To get on a míkro, you generally must watch the road and wait for one to come by on its regular route. When you spot one, flag it down (usually done by extending your arm straight out). Get on, tell the driver where you want to stop, and pay the set fee. If you pay the driver a little extra, he may be willing to go slightly off his route to drop you off, though if any of the other passengers on the míkro are in a hurry, they may be a little annoyed.
All míkros are privately owned, operated by one of several competing míkro companies in the city. All routes must be registered with the city, however. To ensure full service throughout the city, more lucrative routes are only given out to companies if they also agree to take on various less busy routes.

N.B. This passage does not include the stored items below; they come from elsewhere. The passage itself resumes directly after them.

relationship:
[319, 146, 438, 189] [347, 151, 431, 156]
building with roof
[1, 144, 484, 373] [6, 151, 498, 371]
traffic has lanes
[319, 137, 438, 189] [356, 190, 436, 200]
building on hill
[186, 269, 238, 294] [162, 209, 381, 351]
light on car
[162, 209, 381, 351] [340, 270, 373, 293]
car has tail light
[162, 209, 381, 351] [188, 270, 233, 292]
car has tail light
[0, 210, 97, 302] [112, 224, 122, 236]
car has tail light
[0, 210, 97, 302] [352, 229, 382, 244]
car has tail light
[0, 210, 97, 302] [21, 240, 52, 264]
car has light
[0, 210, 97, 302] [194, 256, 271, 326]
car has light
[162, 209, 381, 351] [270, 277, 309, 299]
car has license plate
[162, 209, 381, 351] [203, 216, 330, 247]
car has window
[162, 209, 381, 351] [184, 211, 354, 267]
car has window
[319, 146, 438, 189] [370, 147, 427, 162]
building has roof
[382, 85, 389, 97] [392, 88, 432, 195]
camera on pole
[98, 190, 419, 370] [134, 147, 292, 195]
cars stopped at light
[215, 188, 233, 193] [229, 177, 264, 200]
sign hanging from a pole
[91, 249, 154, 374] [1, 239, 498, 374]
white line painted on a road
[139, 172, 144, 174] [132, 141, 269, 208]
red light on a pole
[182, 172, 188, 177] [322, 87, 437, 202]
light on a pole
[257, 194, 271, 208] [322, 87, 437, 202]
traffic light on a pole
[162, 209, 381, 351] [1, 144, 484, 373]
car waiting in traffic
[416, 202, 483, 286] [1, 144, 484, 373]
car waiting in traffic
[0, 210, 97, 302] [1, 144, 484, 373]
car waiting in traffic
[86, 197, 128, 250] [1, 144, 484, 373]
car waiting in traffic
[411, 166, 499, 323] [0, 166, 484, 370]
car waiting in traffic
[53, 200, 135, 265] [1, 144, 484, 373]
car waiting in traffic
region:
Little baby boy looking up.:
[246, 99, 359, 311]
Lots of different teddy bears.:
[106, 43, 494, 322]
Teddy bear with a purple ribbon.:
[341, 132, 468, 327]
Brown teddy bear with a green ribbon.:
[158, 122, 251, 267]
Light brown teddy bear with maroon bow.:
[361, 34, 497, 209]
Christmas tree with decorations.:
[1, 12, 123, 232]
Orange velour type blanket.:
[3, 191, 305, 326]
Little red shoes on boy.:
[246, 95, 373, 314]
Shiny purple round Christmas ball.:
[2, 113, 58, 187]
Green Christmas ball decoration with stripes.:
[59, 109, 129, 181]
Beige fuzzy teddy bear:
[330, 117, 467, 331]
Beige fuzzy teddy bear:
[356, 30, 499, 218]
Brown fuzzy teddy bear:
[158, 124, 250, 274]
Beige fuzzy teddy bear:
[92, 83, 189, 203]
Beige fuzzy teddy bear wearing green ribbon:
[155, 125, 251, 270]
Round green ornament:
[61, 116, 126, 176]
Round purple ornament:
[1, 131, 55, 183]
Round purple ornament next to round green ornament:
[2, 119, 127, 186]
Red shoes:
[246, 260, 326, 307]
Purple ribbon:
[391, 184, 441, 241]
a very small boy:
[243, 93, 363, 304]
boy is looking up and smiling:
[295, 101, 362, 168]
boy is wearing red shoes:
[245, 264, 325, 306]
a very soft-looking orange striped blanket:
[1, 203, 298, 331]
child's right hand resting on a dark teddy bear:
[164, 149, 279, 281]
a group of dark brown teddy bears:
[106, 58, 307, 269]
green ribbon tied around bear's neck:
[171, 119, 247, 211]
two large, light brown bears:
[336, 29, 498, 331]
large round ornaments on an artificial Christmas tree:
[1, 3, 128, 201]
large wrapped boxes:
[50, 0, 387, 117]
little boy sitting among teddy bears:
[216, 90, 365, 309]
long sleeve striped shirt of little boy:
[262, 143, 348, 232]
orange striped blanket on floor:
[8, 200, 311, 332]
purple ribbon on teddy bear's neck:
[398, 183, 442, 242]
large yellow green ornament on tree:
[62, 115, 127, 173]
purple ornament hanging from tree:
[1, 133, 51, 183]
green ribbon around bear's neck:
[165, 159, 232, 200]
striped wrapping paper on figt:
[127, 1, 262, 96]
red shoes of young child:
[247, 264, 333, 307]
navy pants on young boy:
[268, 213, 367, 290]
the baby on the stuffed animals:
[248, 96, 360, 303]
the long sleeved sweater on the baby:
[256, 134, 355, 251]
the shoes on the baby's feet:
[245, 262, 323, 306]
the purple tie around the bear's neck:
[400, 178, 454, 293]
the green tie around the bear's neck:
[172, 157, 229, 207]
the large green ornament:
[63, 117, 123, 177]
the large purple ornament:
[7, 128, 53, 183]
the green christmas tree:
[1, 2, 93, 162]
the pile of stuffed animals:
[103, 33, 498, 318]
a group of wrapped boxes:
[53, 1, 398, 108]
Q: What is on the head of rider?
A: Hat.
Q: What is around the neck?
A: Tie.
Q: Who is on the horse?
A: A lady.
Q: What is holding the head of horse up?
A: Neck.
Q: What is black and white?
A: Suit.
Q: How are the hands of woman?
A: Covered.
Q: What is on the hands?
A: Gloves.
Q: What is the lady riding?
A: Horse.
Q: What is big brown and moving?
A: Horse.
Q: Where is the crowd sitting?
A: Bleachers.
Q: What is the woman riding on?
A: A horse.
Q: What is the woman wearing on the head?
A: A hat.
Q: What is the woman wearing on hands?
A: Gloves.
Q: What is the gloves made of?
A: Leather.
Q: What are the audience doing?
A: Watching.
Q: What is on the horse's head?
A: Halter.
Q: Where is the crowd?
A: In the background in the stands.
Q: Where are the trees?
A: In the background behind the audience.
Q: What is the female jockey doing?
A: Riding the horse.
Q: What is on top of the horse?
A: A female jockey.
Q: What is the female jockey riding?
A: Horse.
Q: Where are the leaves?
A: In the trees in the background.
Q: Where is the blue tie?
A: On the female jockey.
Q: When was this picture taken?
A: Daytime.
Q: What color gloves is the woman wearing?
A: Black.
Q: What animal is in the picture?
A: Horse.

If you don't have a car and don't want to hassle with public transportation and transfers, taxis are the best option. They can be requested by calling a taxi company or can occasionally be flagged down off the street, though you should not rely on the latter method. Many common destinations, especially the airports, usually will have taxis waiting for whoever wants them.
However, taxis can be expensive and drivers will frequently take advantage of the fact that you most likely don't know the city, taking longer routes to increase the trip cost. It is important to make sure that whenever you get in a taxi that the driver has turned the meter on. Otherwise, when you reach your destination, the driver may demand a higher payment than the ride actually should have cost.
Taxis are most commonly used by foreigners visiting the city. Most locals never use them.
Hitch-hiking is actually one of the most common ways of making short trips around the city amongst locals. Many people are more than willing to give people rides if they are going in the same direction, in exchange for a small fee.
To flag down a private car, one generally stands in the street (just off the curb), holding an arm straight out into the street. If the street is busy, a car will most likely pull over within thirty seconds, often less. At this point you can talk to the driver and tell him where you are going. If it's not too far out of his way, you can negotiate a price and then get in. If he decides it's too inconvenient or you think he's charging too much, you can just try to flag down another car.
This is frequently the cheapest and fastest way to get wherever you want to go, and locals will frequently hitch-hike. It is generally considered fairly safe, though is generally not recommended if you're a woman travelling by yourself or if you're currently in a questionable neighborhood. Foreigners should not hitch-hike unless they have a good command of the Novegradian language and have seen someone else do it at least once before.